Areas for human review

The following areas had observations where the automated review was not confident enough to flag as issues. A human reviewer should verify these.

1. commitFn field mutated after construction without synchronization — The field is written on L548 after newCheckpointTracker returns on L546, then read later from ack callbacks on arbitrary goroutines. The write happens before any goroutine that reads it starts, so it's benign in practice, but the Go memory model doesn't strictly guarantee visibility without explicit synchronization. The race detector may flag it.

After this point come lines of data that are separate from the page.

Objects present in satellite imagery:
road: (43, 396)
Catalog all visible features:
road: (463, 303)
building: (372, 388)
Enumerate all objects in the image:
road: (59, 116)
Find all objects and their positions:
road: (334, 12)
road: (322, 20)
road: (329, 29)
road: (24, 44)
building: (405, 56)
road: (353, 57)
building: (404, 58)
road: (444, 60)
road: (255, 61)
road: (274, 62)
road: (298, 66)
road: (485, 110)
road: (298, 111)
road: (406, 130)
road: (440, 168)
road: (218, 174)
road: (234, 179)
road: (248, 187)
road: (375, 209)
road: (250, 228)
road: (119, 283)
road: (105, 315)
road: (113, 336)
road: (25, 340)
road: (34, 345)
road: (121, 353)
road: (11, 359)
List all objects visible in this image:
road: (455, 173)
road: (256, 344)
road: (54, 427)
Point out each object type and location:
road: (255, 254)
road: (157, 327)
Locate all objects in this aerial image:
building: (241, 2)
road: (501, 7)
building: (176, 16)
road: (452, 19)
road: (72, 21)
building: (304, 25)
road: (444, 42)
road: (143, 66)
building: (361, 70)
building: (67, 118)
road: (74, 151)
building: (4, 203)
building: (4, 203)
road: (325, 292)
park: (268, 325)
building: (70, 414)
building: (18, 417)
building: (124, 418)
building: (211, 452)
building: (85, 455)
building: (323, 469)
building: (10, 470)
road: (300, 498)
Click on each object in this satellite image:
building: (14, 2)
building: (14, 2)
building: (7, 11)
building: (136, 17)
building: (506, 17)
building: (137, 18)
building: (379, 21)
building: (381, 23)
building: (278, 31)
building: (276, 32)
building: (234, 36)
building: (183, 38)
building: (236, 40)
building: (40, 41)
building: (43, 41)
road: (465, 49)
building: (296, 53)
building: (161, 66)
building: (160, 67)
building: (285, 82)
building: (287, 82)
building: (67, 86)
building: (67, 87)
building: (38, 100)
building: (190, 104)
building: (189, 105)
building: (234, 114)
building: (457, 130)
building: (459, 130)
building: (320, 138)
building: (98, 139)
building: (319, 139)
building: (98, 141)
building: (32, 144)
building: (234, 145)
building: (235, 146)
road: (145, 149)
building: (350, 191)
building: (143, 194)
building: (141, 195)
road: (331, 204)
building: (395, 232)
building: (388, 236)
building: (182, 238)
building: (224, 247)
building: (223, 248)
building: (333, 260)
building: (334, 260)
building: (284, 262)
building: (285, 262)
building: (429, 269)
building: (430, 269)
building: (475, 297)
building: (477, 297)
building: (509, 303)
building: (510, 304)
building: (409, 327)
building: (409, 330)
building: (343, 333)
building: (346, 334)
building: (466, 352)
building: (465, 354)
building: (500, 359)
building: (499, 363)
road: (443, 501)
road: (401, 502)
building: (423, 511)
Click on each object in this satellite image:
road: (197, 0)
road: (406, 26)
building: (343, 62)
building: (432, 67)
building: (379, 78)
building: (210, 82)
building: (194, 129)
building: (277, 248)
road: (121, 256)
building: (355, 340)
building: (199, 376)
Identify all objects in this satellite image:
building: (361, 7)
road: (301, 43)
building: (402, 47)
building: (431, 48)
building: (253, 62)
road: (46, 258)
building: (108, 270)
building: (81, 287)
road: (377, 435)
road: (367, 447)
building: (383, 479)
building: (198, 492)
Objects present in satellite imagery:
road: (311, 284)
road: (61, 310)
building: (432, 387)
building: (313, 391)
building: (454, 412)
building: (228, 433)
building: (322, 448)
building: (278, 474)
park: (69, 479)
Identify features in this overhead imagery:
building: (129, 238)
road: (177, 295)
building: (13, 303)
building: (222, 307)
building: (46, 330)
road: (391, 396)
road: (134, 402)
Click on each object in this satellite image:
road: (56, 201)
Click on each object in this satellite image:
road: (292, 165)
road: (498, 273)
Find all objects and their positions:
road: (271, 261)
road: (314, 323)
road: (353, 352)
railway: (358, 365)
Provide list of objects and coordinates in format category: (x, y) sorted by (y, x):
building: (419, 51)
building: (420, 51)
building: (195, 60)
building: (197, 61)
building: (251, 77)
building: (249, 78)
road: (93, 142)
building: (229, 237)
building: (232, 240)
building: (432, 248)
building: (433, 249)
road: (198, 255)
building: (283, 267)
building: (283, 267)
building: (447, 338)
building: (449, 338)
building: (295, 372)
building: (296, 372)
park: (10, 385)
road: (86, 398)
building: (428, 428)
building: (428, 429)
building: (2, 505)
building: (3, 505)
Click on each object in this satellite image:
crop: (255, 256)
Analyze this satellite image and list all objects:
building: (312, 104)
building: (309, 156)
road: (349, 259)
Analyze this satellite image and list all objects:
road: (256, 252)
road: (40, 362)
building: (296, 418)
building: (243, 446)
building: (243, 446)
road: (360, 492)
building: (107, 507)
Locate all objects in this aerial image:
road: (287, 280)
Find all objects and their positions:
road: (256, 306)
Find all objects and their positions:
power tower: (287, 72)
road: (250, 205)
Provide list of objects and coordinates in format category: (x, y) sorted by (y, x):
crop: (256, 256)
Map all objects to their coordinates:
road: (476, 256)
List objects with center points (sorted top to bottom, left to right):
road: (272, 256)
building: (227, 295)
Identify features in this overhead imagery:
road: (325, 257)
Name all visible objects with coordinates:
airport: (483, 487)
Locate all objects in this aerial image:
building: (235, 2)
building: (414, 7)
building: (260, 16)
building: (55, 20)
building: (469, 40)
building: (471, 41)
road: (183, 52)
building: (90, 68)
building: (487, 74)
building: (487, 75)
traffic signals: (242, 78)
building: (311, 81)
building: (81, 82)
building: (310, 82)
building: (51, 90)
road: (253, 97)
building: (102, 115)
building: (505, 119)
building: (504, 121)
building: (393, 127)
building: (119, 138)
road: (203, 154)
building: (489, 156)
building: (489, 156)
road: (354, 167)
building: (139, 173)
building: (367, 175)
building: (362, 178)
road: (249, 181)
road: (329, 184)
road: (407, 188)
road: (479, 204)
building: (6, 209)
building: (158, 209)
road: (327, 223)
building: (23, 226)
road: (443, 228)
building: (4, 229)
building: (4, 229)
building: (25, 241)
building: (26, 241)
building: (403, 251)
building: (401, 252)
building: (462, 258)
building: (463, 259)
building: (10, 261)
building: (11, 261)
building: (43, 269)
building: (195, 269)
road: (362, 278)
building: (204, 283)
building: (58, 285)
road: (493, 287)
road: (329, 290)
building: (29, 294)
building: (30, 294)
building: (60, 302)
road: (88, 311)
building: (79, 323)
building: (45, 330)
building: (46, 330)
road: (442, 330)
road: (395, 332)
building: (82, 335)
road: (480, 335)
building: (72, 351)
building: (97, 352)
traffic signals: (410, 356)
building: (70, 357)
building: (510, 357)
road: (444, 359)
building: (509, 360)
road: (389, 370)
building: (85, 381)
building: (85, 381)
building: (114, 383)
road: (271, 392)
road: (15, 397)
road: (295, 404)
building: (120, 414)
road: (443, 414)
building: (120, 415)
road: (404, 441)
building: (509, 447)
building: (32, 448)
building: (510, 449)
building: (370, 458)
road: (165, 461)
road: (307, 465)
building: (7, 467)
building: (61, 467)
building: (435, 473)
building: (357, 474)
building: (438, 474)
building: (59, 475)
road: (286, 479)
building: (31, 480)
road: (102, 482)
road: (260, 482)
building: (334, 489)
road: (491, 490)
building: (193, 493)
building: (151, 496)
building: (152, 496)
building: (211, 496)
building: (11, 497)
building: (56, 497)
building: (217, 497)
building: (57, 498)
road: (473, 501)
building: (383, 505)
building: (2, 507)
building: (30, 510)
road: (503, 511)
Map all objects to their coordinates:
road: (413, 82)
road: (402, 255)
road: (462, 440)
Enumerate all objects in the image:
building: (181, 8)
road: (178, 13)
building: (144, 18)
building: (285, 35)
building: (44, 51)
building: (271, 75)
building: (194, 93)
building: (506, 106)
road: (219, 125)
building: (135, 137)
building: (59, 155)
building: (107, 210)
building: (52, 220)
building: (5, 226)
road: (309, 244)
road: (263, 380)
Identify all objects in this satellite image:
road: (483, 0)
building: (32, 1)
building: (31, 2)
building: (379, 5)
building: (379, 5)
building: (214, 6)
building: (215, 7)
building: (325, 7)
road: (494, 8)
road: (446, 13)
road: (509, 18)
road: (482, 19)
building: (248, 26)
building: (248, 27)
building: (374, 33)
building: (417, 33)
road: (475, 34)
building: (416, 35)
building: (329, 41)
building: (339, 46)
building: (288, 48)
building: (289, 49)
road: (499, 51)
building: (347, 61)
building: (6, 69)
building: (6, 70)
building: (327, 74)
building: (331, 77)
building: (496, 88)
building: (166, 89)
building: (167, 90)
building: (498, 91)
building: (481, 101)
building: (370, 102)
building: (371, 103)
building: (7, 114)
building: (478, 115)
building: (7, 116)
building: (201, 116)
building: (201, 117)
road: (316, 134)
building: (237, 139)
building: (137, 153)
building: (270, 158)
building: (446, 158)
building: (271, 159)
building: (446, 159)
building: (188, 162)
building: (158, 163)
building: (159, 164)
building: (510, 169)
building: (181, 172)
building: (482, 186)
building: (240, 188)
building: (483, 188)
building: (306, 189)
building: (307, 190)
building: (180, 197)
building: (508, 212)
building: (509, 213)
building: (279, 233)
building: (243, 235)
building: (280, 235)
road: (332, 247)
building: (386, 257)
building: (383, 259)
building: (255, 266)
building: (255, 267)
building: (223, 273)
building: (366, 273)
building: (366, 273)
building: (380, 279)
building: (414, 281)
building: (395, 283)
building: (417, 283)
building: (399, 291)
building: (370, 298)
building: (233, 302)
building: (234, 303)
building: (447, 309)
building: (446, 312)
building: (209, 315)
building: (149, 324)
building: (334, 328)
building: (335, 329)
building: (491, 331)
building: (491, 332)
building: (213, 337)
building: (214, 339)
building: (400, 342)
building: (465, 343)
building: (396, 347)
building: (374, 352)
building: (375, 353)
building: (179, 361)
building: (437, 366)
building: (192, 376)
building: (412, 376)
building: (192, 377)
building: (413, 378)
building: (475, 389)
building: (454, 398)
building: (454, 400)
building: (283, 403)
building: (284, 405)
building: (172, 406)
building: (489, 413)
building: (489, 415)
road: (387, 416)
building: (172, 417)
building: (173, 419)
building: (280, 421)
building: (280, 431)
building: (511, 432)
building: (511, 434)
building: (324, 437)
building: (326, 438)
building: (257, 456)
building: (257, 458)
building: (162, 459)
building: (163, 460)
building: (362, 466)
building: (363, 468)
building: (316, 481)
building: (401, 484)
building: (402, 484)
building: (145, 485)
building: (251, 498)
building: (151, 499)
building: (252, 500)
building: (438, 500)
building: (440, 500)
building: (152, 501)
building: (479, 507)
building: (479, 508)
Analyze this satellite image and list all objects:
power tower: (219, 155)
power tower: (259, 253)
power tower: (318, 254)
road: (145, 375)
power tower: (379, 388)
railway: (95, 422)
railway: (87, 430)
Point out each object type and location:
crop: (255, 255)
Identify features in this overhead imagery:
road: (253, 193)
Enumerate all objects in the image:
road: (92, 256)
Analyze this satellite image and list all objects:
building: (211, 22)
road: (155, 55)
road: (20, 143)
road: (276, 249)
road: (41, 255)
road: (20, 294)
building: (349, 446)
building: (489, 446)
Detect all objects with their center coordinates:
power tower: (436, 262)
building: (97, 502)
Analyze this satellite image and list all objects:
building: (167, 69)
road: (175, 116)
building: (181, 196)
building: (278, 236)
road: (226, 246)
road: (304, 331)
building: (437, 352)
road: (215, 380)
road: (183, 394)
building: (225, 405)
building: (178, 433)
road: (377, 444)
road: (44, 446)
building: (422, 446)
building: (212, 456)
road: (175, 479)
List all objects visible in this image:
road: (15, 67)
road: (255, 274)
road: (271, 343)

   connect/internal/impl/kafka/franz_reader_unordered.go

   Lines 546 to 557 in df8a197

   	checkpoints := newCheckpointTracker(f.res, batchChan, func(*kgo.Record) {}, f.batchPolicy)
   	if f.consumerGroup != "" {
   	checkpoints.commitFn = func(r *kgo.Record) {
   	if cl == nil {
   	return
   	}
   	if checkpoints.isRevoked(r.Topic, r.Partition) {
   	return
   	}
   	cl.MarkCommitRecords(r)
   	}
   	}

2. revoked map grows monotonically for partitions reassigned to other consumers — clearRevoked is called from OnPartitionsAssigned and only clears partitions assigned to this consumer. In cooperative-sticky rebalance, revoked partitions typically go to other consumers, so those entries are never cleared. Each entry is small (string key + int32 + empty struct), so memory impact is negligible, but the map never shrinks over the lifetime of the consumer.

   connect/internal/impl/kafka/franz_reader_unordered.go

   Lines 466 to 469 in df8a197

   	if c.revoked[topicName] == nil {
   	c.revoked[topicName] = map[int32]struct{}{}
   	}
   	c.revoked[topicName][lostPartition] = struct{}{}

Generated with Claude Code

[TayPark]

Hi @mmatczuk, thank you for the thorough review.

I've addressed both issues in the latest commit:

1. Bounded context for SoftStop flush: partitionTracker now receives the close context from close(ctx) and uses it in the SoftStop handler instead of context.Background(). The happens-before guarantee is provided by the channel close in TriggerSoftStop().
2. Lint fix: Renamed unused parameter r to _ in test callbacks.

Could you approve the CI workflow run when you get a chance? Looking forward to your feedback.